# Oil Pressure Fluctuating



## eastcoastjava (Apr 2, 2011)

So today i noticed that my oil pressure is fluctuating between 24( At an idle) an 38 while driving? I do know that Oil pressure does fluctuate with the difference of RPMS but is this a safe level for my truck, i ask this because i am so used to constantly seeing the oil pressure gauge sit around 40. The truck is an 04 sierra 2500 HD 6.0L gasser, i just picked it up 3 weeks ago.


----------



## White Gardens (Oct 29, 2008)

Absolutely normal.

Had a 4.3 that ran it that range.

Have an 8.1 that runs in that range.

Pretty standard for most GM motors.



..............


----------



## ceptorman (Nov 30, 2011)

- Questions
1. Output the records from their start through the line containing "70 617 16 585" as a JSON list of strings, one string per line, with blank lines omitted. Leave the pictures out.
2. Write what comes next in the oil pressure thread.
The forum thread above has nothing to do with the records that follow.

- Material supplied
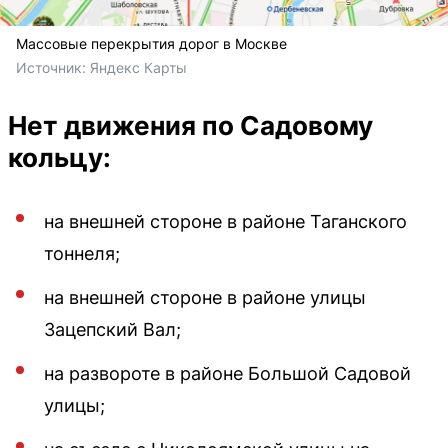
Массовые перекрытия дорог в Москве
Источник: 
Яндекс Карты
Нет движения по Садовому
кольцу:
на внешней стороне в районе Таганского
тоннеля;
на внешней стороне в районе улицы
Зацепский Вал;
на развороте в районе Большой Садовой
улицы;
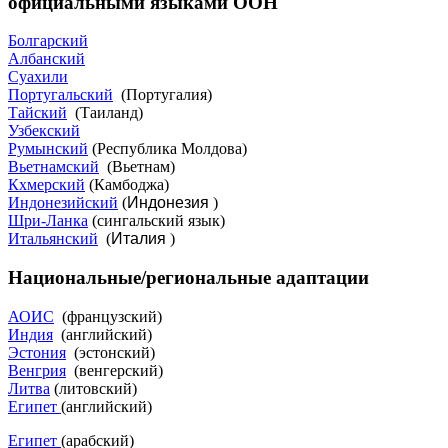
официальными языками ООН
Болгарский
Албанский
Суахили
Португальский
(Португалия)
Тайский
(Таиланд)
Узбекский
Румынский
(Республика Молдова)
Вьетнамский
(Вьетнам)
Кхмерский
(Камбоджа)
Индонезийский
(
Индонезия
)
Шри-Ланка
(сингальский язык)
Итальянский
(
Италия
)
Национальные/региональные адаптации
АОИС
(французский)
Индия
(английский)
Эстония
(эстонский)
Венгрия
(венгерский)
Литва
(литовский)
Египет
(английский)
Египет
(арабский)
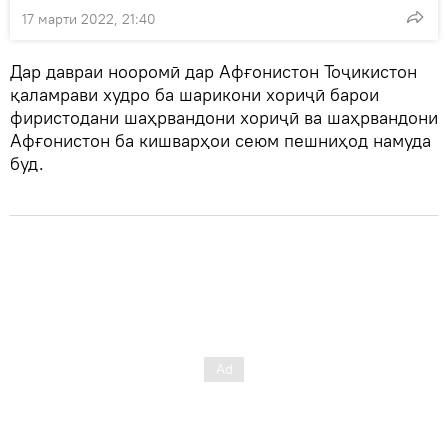
17 марти 2022, 21:40
Дар давраи нооромӣ дар Афғонистон Тоҷикистон
қаламрави худро ба шарикони хориҷӣ барои
фиристодани шаҳрвандони хориҷӣ ва шаҳрвандони
Афғонистон ба кишварҳои сеюм пешниҳод намуда
буд.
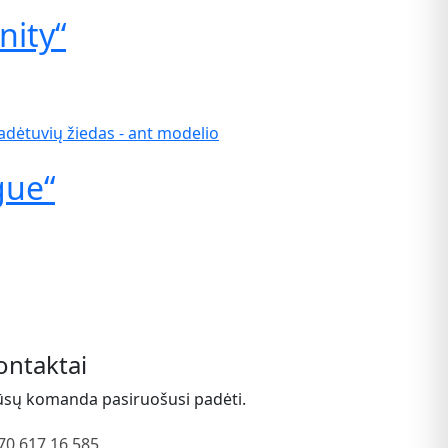
nity“
gue“
ontaktai
sų komanda pasiruošusi padėti.
70 617 16 585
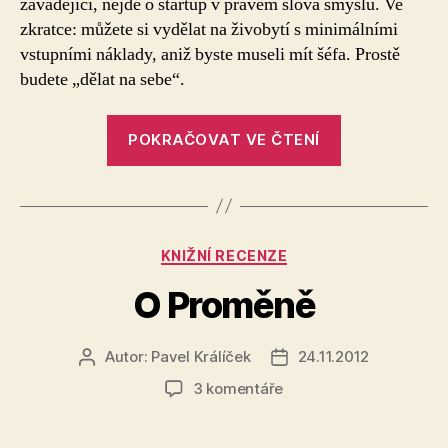
zavádějící, nejde o startup v pravém slova smyslu. Ve
zkratce: můžete si vydělat na živobytí s minimálními
vstupními náklady, aniž byste museli mít šéfa. Prostě
budete „dělat na sebe“.
„Startup
POKRAČOVAT VE ČTENÍ
za
pakatel
je
hudba
Rubriky
KNIŽNÍ RECENZE
přítomnosti“
O Proměně
Autor:
Pavel Králíček
24.11.2012
Autor
Datum
příspěvku
příspěvku
u
3 komentáře
textu
s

- Results of the exercise
1.
[
  "Массовые перекрытия дорог в Москве",
  "Источник: ",
  "Яндекс Карты",
  "Нет движения по Садовому",
  "кольцу:",
  "на внешней стороне в районе Таганского",
  "тоннеля;",
  "на внешней стороне в районе улицы",
  "Зацепский Вал;",
  "на развороте в районе Большой Садовой",
  "улицы;",
  "официальными языками ООН",
  "Болгарский",
  "Албанский",
  "Суахили",
  "Португальский",
  "(Португалия)",
  "Тайский",
  "(Таиланд)",
  "Узбекский",
  "Румынский",
  "(Республика Молдова)",
  "Вьетнамский",
  "(Вьетнам)",
  "Кхмерский",
  "(Камбоджа)",
  "Индонезийский",
  "(",
  "Индонезия",
  ")",
  "Шри-Ланка",
  "(сингальский язык)",
  "Итальянский",
  "(",
  "Италия",
  ")",
  "Национальные/региональные адаптации",
  "АОИС",
  "(французский)",
  "Индия",
  "(английский)",
  "Эстония",
  "(эстонский)",
  "Венгрия",
  "(венгерский)",
  "Литва",
  "(литовский)",
  "Египет",
  "(английский)",
  "Египет",
  "(арабский)",
  "17 марти 2022, 21:40",
  "Дар давраи нооромӣ дар Афғонистон Тоҷикистон",
  "қаламрави худро ба шарикони хориҷӣ барои",
  "фиристодани шаҳрвандони хориҷӣ ва шаҳрвандони",
  "Афғонистон ба кишварҳои сеюм пешниҳод намуда",
  "буд.",
  "nity“",
  "gue“",
  "ontaktai",
  "sų komanda pasiruošusi padėti.",
  "70 617 16 585"
]

2.
Like White Gardens said it's normal for your gauge to fluctuate like that. I will add, if your low oil pressure warning light comes on, stop the motor immediately. My 06 Chevy 1500 with a 4.8 had a slightly lower than normal oil pressure one day, I noticed it and kept an eye on it, drove it half a day like that. Next morning, my low oil warning came on, instantly turned engine off. It's rare, but an o-ring on the oil pump came off and lost prime. I did the required oil pump check of connecting a gauge to oil sending unit, and running engine up to temp, well that killed the engine...no oil pressure! The good news...I did replace engine with a low mileage one, runs great now.


----------



## theholycow (Nov 29, 2002)

ceptorman;1580961 said:


> I will add, if your low oil pressure warning light comes on, stop the motor immediately.


Also, if your oil pressure gauge seems like it's broken because it's indicating something that can't possibly be happening in the engine...

I was sure the gauge couldn't be fluttering from 0 to max so fast it's a blur like hummingbird wings unless it was a problem with the gauge sender itself, then that Ford 460 crapped the bed.


----------



## ceptorman (Nov 30, 2011)

theholycow;1581015 said:


> Also, if your oil pressure gauge seems like it's broken because it's indicating something that can't possibly be happening in the engine...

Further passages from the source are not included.